The Bible says what the Bible says…

One of my pet peaves that has grown over the years, is the tendency modern-day Christians have to try to explain-away some of the things that are written in the Bible – things they find hard to explain or think might “offend” some sensitive soul.  Like God needs defending…  I think it was C.S. Lewis (I could be wrong) who said, “God needs defending about as much as a Lion.”  We have to learn to take the things the Bible says at face value – assuming that if God wrote it, He must have meant it.  WE may not always understand it – but that’s to be expected since it was GOD who wrote it… (As Audio Adrenaline says, “If I were King, I’d be unwise – cause my brains aren’t… King-size!”)

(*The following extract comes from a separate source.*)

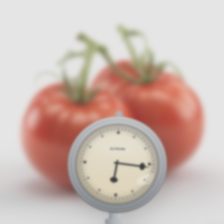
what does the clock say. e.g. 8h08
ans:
6h16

But with that said, we have to make sure that we don’t disregard the particular details of context, type of literature, or historical background – those are all vital elements that help us to understand the things said in the scriptures.  How about a brief “refresher” on what is meant by all of those…????

CONTEXT

Like we learned in 5th grade language arts – this is the stuff surrounding the passage we are concerned about.  In other words, don’t just pick a verse to prove your point, make sure that you have read the surrounding verses, or the chapter that contains the verse (amazingly many people DON’T do this) to make sure that the verse, in its context, actually says/means what you think it says/means.  I spoke about that in my post yesterday – “Don’t Judge Me!”.  Check it out for a good example…

TYPE OF LITERATURE

The fancy-schmancy word for this is “genre” (procounced “jon-rah” – or sometimes with a fancy french-sounding “zzshh” at the beginning).  It means the “type” of writing it is.  For example:  If you are reading a book and it begins, “Once Upon a Time…” then you know it is most likely a type of literature known as a Fairy Tale.  What do you know about Fairy Tales?  They are entirely fictional, and you can expect the main characters to be wizards, princes and princesses, or even talking animals.  You don’t believe everything you read in a Fairy Tale to be true… why?  BECAUSE IT’S A FAIRY TALE!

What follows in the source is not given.